My father picked Sheila and myself up last night from Burbank International Airport at around ten-thirty. My cousin was dropped off at the Sixth Family’s house, and then my dad and I drove home. I took a long shower and woke up late today.
Thanh, Sheila and I went to Point Lobos State Park after we left Hermano’s house. [A word about Hermano: he’s a very nice guy. I certainly appreciate him letting us stay at his house. Three people could be quite an inconvenience. Not only did he let us stay for two nights, but he also took us to the Monterey Bay Aquarium, which was a wonderful experience. The guy’s a professional rollerskater. He has many pictures on his livingroom wall of him and his wife at various competitions across the nation. His younger pictures, where he is without a beard, make him look like Guy Pierce.] The park was similar to the gorgeous beaches of Humboldt County and Trinidad Bay. We spent our whole time walking around a part of the park called China Cove. The little cove was very picturesque, like from a travel agency ad: white sand, blue water, tall cliffs and caves that lead to other nearby coves. When I realized that I could swim through those caves and reach another side, I changed into my swimming clothes. It was a frightening experience, but very fulfilling. The waters swelled, but there were no torrent of waves. The thing that frightened me, however, was the kelp. The water was clear blue, I could see the white sand at the bottom, and the dead kelp that floated among the cove waters looked like (I know this sounds silly) sea monsters! I told myself that they were just plants. I swam by them, and the slippery and prickly leaves of the kelp would illicit my fight-or-flight response and I’d start to panic. Well, I controlled my fears for the most part and found the whole swim quite an adventure. When I got out, the ice-cold water had numbed my skin. Turning around to look at the cove one last time, I saw eight or so dog-like heads pop up from the water. They were a pack of seals! I quickly took off my T-shirt again and jumped into that salty pool of ice. The seals would disappear, of course, for a few minutes. But a couple popped up to see who (or what) was swimming towards them. They were curious. At one point, a seal was only six feet away from me. It looked SO adorable. I wish they were a bit more playful, though.

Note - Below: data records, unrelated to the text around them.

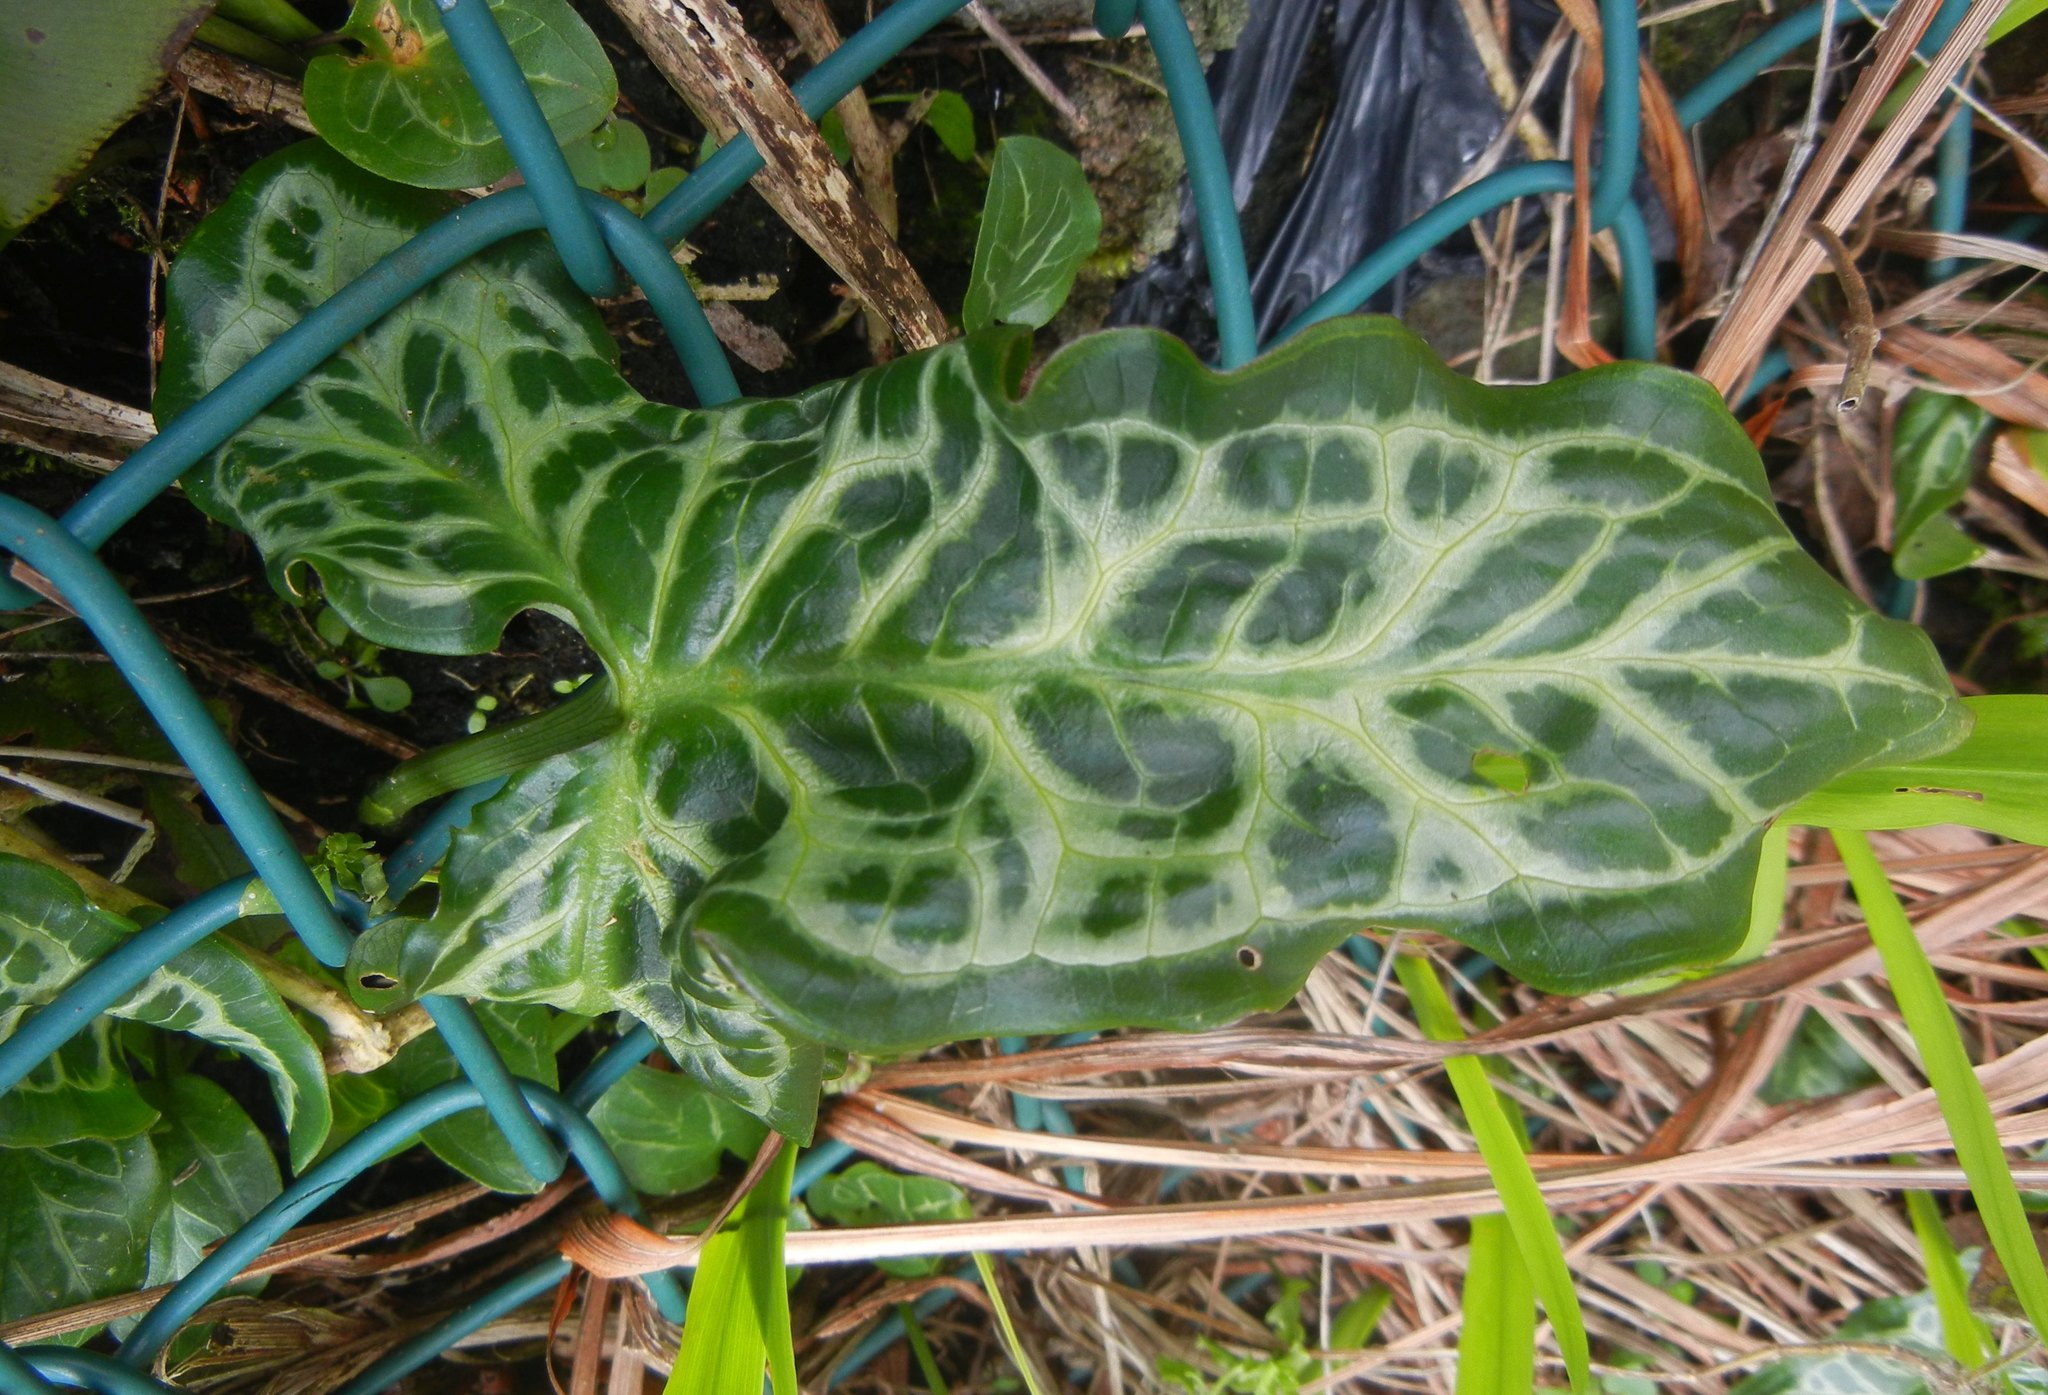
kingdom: Plantae
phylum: Tracheophyta
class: Liliopsida
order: Alismatales
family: Araceae
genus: Arum
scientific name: Arum italicum
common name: Italian lords-and-ladies
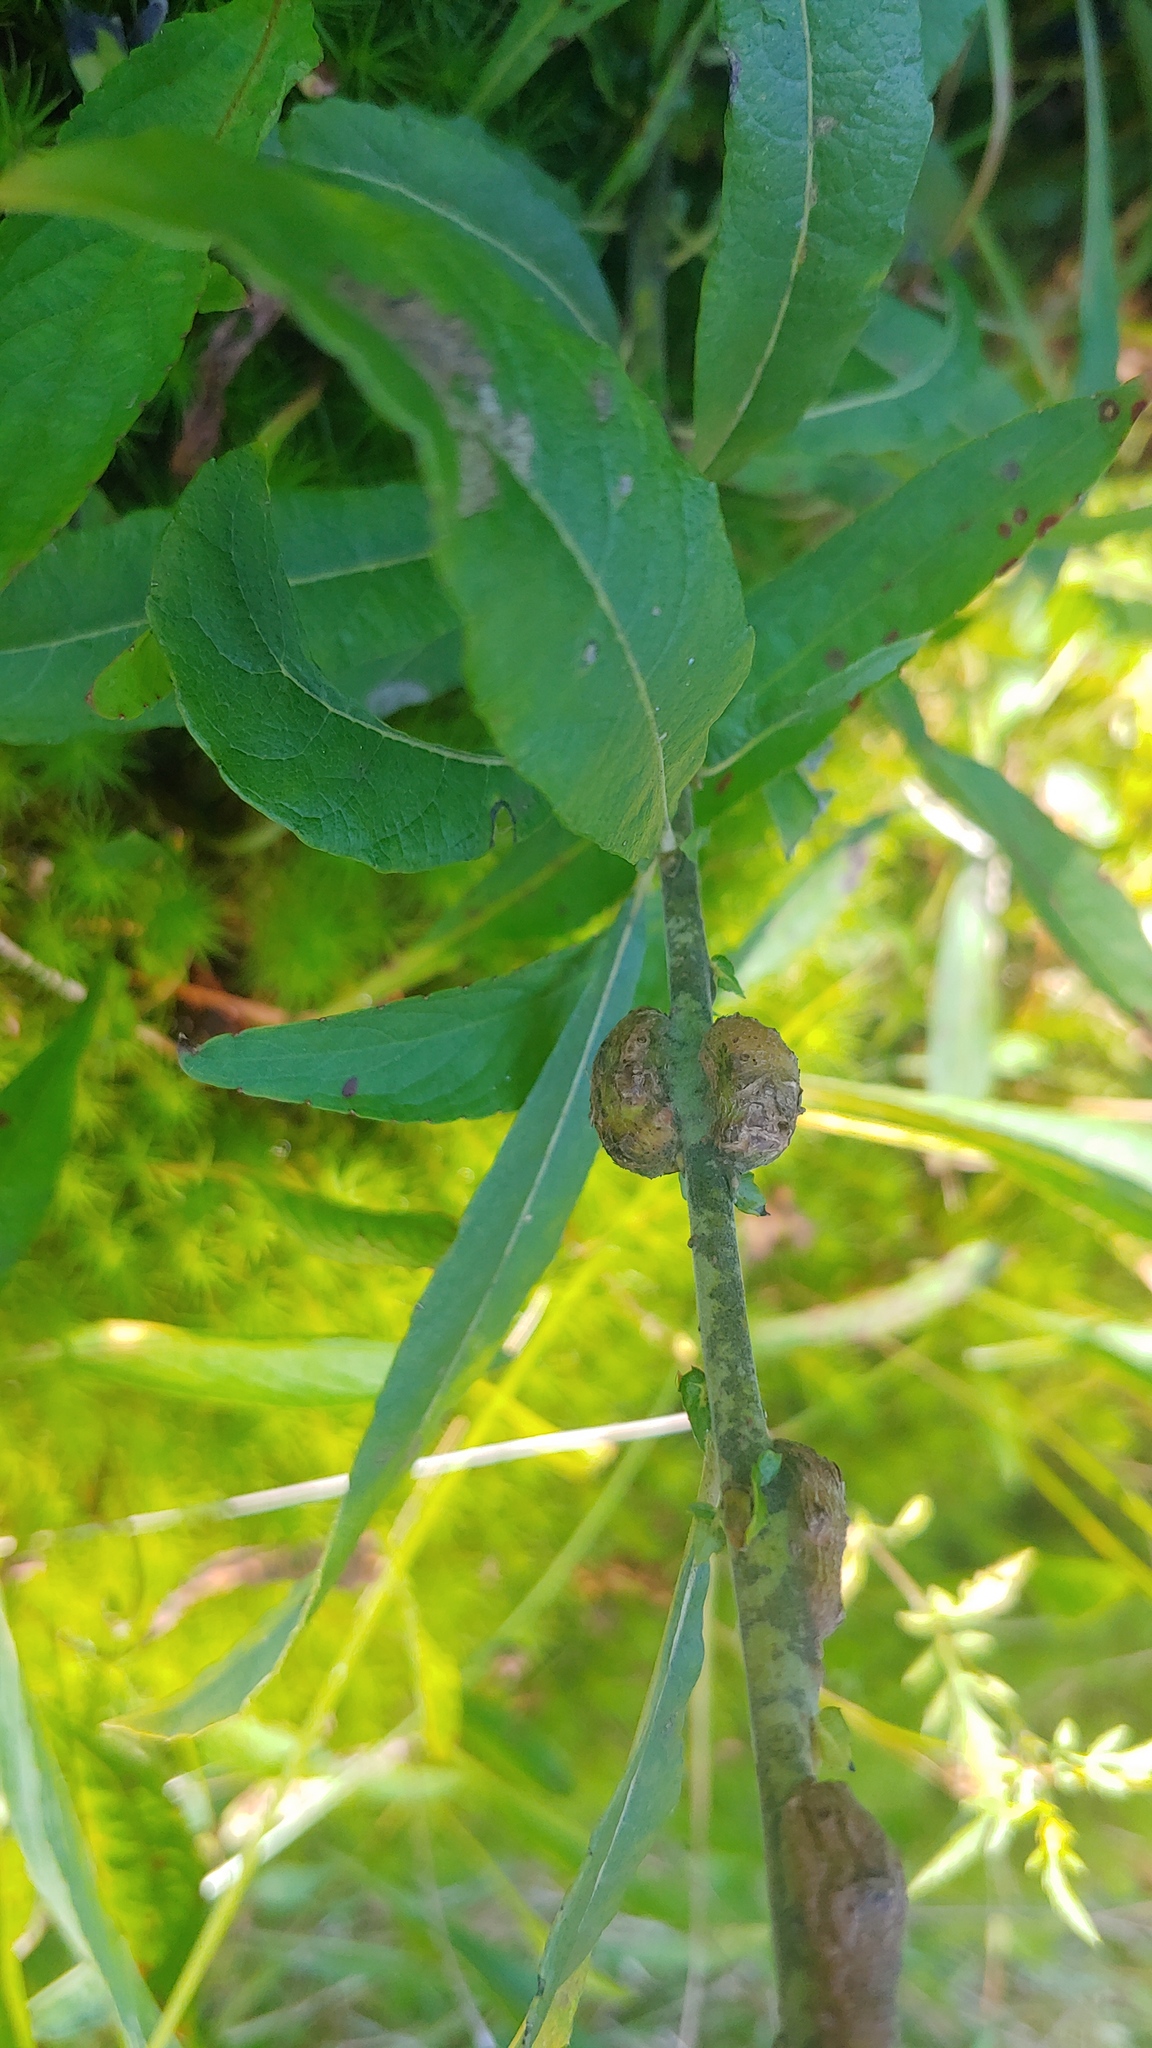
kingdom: Animalia
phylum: Arthropoda
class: Insecta
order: Hymenoptera
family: Tenthredinidae
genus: Euura
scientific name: Euura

We left for my great uncle’s house at around two in the afternoon. Tony and Kevin grew a little since I last saw them. Tony’s face has cleared up, and he and his brother are as mature and smart as ever. We all went to the Great Mall, had dinner at their home, and played Risk in the evening. Tony won. The next day, everyone slept in late. Thanh, Tony, Kevin and I played two-on-two basketball while Sheila got a tan on her lower legs. Tony and I won. Thanh, being a basketball coach, gave Kevin a few pointers. Kevin, being impressed, asked if Thanh could move to Milipitas and be his personal coach. Thanh found him to be incredibly cute. I did, too. I love those two kids. I’ve always considered them to be my ideal sons.
After a Vietnamese dinner with the rest of T & K’s family, Thanh drove Sheila and I to the Oakland airport. At least a good friendship developed between Thanh and my cousin, I believe. When we said our goodbyes, Sheila gave him her ring for him to wear. That ring means a lot to her. Perhaps that ring will end up meaning a lot to him? I hope so. Thanh’s a good guy and Sheila would be very lucky gal.